Stored records
↓↓↓
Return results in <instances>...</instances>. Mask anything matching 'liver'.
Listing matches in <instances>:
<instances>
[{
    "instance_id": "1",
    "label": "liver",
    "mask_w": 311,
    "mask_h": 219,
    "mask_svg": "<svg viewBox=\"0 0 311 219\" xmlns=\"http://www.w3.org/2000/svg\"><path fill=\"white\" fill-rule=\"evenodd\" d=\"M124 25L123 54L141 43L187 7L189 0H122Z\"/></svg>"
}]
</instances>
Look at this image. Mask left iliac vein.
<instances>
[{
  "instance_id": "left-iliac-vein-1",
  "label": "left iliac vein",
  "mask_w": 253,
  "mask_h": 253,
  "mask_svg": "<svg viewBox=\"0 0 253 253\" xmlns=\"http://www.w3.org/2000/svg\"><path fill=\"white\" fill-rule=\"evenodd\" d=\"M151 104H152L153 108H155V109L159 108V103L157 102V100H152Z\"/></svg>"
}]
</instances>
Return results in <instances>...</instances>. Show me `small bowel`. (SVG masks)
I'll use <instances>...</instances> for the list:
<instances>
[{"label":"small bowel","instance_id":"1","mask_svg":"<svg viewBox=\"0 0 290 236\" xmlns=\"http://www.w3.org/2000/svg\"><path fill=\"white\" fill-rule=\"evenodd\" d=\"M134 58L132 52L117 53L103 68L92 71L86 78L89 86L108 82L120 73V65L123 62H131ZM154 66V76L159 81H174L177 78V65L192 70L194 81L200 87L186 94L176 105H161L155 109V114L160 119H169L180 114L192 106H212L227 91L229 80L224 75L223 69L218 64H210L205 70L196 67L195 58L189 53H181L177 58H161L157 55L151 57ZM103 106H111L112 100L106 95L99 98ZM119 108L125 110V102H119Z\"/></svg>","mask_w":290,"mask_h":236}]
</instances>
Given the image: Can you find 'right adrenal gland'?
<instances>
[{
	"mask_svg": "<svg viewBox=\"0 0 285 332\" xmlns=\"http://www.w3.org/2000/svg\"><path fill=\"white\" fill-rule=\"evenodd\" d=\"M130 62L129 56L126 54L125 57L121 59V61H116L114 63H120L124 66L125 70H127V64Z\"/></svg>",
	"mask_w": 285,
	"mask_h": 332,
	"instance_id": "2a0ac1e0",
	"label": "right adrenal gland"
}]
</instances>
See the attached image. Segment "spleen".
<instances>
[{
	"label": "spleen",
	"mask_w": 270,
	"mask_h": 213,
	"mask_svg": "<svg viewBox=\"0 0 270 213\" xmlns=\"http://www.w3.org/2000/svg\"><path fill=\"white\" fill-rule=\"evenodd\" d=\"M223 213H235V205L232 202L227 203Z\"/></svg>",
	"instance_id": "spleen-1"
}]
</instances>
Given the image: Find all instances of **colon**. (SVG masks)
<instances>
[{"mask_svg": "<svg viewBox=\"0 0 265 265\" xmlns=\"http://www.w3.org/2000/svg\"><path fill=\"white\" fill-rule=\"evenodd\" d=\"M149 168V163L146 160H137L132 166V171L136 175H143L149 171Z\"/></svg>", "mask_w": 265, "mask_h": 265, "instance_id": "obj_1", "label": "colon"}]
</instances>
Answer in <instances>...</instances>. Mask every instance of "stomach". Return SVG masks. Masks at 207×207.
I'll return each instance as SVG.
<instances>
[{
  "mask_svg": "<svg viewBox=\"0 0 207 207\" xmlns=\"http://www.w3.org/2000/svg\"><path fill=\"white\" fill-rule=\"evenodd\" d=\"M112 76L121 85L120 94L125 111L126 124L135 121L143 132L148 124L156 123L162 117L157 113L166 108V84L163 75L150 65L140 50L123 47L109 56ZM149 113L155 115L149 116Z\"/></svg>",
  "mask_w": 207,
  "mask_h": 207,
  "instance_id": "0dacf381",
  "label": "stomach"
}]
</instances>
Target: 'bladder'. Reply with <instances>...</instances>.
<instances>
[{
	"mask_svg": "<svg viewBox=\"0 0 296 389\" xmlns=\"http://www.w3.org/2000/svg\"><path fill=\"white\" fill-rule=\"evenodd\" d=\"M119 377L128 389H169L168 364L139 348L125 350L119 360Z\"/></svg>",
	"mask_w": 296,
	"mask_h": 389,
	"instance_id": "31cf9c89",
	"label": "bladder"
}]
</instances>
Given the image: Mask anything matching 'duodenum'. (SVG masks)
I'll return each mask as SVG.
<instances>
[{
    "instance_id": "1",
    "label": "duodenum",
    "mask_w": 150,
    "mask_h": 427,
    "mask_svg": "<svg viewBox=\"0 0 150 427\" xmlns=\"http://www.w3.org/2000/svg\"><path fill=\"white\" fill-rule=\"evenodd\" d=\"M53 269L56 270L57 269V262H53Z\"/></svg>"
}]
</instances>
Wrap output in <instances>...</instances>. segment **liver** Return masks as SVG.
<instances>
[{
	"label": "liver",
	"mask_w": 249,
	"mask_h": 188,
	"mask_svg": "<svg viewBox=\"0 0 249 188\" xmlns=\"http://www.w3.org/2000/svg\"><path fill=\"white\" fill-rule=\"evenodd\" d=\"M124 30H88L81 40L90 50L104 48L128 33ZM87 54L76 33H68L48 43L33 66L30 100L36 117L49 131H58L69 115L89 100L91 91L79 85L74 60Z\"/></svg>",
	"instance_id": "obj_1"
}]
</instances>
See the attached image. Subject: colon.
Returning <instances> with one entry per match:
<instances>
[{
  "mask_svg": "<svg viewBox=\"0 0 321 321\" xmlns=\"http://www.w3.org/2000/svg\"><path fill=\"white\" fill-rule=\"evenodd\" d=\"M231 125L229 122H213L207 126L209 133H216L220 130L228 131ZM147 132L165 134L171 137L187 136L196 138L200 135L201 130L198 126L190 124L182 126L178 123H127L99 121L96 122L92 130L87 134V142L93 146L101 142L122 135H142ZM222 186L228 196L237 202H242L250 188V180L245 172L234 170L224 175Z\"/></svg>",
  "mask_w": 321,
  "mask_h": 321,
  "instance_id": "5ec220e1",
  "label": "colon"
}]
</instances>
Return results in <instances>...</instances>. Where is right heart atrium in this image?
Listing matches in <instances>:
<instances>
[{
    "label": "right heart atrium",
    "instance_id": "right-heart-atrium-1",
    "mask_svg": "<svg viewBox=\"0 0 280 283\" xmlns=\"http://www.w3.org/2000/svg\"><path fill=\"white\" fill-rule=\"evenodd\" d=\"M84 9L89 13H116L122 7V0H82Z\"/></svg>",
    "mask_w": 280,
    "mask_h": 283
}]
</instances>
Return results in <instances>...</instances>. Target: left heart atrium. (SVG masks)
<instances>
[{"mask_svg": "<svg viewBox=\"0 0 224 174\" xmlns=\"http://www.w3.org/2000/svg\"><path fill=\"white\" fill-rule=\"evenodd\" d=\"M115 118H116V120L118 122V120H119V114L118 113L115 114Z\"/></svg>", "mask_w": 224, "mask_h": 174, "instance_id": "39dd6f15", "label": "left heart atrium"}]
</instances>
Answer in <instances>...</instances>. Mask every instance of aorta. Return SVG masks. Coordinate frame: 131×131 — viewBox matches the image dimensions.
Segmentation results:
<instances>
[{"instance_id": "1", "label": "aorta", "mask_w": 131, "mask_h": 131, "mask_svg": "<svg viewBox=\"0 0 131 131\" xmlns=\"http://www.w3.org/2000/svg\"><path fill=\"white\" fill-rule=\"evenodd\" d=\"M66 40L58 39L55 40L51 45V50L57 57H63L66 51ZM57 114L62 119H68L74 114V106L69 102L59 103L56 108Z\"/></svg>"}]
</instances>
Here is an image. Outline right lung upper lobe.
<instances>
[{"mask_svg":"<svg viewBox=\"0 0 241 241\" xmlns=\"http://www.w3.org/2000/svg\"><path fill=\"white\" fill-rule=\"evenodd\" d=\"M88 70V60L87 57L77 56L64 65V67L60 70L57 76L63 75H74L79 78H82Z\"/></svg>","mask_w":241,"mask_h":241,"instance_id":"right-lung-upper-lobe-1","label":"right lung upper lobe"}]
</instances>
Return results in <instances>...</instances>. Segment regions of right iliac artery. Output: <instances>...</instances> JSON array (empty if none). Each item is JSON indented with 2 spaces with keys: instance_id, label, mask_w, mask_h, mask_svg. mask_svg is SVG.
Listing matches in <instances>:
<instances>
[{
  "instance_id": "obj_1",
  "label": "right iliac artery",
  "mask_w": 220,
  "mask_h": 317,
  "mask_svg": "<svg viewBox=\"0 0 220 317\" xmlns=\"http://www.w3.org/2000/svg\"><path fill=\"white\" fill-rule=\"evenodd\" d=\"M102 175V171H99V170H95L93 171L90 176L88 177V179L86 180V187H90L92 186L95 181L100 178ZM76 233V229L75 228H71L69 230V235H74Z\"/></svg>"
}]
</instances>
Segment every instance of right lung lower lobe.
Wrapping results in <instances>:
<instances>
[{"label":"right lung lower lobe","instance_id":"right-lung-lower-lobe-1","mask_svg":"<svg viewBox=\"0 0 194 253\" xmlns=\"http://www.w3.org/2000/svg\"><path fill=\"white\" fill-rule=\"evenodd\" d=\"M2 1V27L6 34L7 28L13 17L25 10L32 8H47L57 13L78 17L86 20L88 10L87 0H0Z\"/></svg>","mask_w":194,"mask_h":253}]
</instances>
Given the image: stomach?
↑↑↑
# [Requirement]
Lay out the entries from the line with "Segment every instance" through the end of the entries as a JSON list of strings, one string per line, with blank lines left out.

# [Worked answer]
[
  "Segment every instance of right lung lower lobe.",
  "Wrapping results in <instances>:",
  "<instances>",
  "[{\"label\":\"right lung lower lobe\",\"instance_id\":\"right-lung-lower-lobe-1\",\"mask_svg\":\"<svg viewBox=\\\"0 0 194 253\\\" xmlns=\\\"http://www.w3.org/2000/svg\\\"><path fill=\\\"white\\\" fill-rule=\\\"evenodd\\\" d=\\\"M2 1V27L6 34L7 28L13 17L25 10L32 8H47L57 13L78 17L86 20L88 10L87 0H0Z\\\"/></svg>\",\"mask_w\":194,\"mask_h\":253}]",
  "</instances>",
  "Given the image: stomach?"
]